The premise of Maslow’s hierarchy of needs is that, in order to reach self-actualization and happiness, fundamental needs must be met first. Food, water, shelter, and safety precede enlightenment and creativity. After all, who has time for philosophy and art when you’re foraging for the next meal? But Finkel argues that, when it comes to marriage, this pyramid acts more like a mountain, with the air getting thinner towards the top. He writes, “as marriage in America has become increasingly oriented toward higher rather than lower altitudes on Mount Maslow, it has required greater oxygenation – greater nurturance regarding each other’s emotional and psychological needs.” It necessitates a different kind of effort than marriages of the pre-industrial and industrial era. We now want passion and to become the best versions of ourselves, but we are fighting circumstance. The pace of life has increased. The information overload has caused a “mental fragmentation” that leaves us weary and unfocused. While we are spending more time collectively with our kids, we are investing less time as a couple. Yet, more than ever, we refuse to settle for less in marriage. As Finkel puts it, “a marriage that might have been more than adequate in an era with more modest expectations for psychological fulfillment may be a disappointment today.” The beauty of this battle is that the great marriages can reach “previously unattainable levels of meaningful connection.” The view from the top of Mount Maslow is breathtaking.

From Cabernet to Pinot

If marriage needs more oxygenation at the top, it also requires a delicate touch.
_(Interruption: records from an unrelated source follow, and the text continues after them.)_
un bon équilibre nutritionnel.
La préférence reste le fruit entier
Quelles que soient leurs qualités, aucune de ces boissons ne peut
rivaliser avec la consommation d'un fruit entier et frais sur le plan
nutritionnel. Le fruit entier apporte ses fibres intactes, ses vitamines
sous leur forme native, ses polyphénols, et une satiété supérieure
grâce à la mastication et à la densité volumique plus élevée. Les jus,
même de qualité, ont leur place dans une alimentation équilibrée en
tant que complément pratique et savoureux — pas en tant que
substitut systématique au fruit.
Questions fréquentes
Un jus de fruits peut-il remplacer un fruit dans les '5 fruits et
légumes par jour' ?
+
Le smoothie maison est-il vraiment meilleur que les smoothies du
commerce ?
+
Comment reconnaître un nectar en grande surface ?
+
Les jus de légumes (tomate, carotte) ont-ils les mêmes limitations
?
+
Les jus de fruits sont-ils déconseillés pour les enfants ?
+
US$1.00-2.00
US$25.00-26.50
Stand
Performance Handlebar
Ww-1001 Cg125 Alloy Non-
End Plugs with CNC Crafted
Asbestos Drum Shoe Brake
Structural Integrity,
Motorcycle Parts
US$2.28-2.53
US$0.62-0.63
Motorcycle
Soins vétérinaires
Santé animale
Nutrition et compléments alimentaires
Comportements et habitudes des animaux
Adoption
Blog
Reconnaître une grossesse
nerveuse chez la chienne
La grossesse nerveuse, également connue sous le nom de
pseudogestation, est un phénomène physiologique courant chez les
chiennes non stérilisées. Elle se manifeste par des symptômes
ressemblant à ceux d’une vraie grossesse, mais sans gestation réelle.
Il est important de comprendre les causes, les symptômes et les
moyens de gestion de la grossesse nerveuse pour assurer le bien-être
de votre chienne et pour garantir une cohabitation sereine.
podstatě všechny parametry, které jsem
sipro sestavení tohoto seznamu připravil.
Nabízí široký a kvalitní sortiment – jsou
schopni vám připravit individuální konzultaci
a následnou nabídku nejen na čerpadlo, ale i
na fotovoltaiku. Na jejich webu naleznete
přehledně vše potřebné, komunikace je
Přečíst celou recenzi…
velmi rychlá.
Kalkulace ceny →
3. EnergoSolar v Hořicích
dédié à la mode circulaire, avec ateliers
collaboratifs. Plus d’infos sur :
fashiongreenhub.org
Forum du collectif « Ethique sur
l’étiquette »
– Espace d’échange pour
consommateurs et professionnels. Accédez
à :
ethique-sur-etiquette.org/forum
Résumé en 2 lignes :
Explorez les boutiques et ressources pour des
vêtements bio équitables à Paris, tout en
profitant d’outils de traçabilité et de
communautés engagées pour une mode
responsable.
Finkel recalls a scene from the film “Sideways” starring Paul Giamatti as the reclusive author and wine lover. He explains why he loves a good Pinot: “It’s not a survivor like Cabernet, which can just grow anywhere and thrive even when it’s neglected. No, Pinot needs constant care and attention…. Only somebody who really takes the time to understand Pinot’s potential can then coax it into the fullest expression.” This, Finkel argues, is an apt analogy for modern marriage. It takes more dedication and finesse than marriages before it. We have moved from the pragmatic marriages that were necessary before the 1850s to the love-based marriages that carried us up until the 1960s, and now find ourselves desiring personal authenticity and growth. We have developed a finer palate. We want our spouses to bring out the best in us and would like to do the same for them. It’s a tall order to turn the solo job of self-actualization into a joint effort. But to achieve such a feat with the one you love can make the finest partnership.

The Porcupine Dilemma

Peak marital harmony is hard to reach because we want something that’s almost impossible: complete vulnerability and complete security. We want to share the deepest and darkest parts of ourselves without fear of retribution. This leads us to the Porcupine Dilemma, an analogy first created by philosopher Arthur Schopenhauer: It’s a cold night and the porcupines huddle together for warmth. It works. The cold abates, but the neighbor’s quills hurt, causing the porcupines to scoot apart again until the cold forces them closer, then – ouch – farther apart again. Back and forth. Eventually, they find the sweet spot, the happy medium where warmth without pain exists. But getting to this spot takes effort in marriage. It takes experimentation. Because “Americans today struggle to build and sustain a balanced life – one characterized by fulfillment in both professional and personal domains,” it’s only natural that the struggle would carry over into marriage. Finkel also asserts that children don’t make it any easier when the “first baby tends to nestle into its parents’ daily schedules like a grenade.” So very true. But take heart because, against all odds, we’re reaching a new level of stability in modern marriage. “Divorce rates have stabilized or declined” and contemporary marriages have found a way to “promote spouses’ self-discovery and personal growth like never before.” Beyond the angst, we have found a deeper level of satisfaction. Any marriage really can reach its highest potential, and now, more than ever, people really care to try. To shift perspective and re-frame your desires can turn what was once a burden into a rich source of fulfillment and freedom.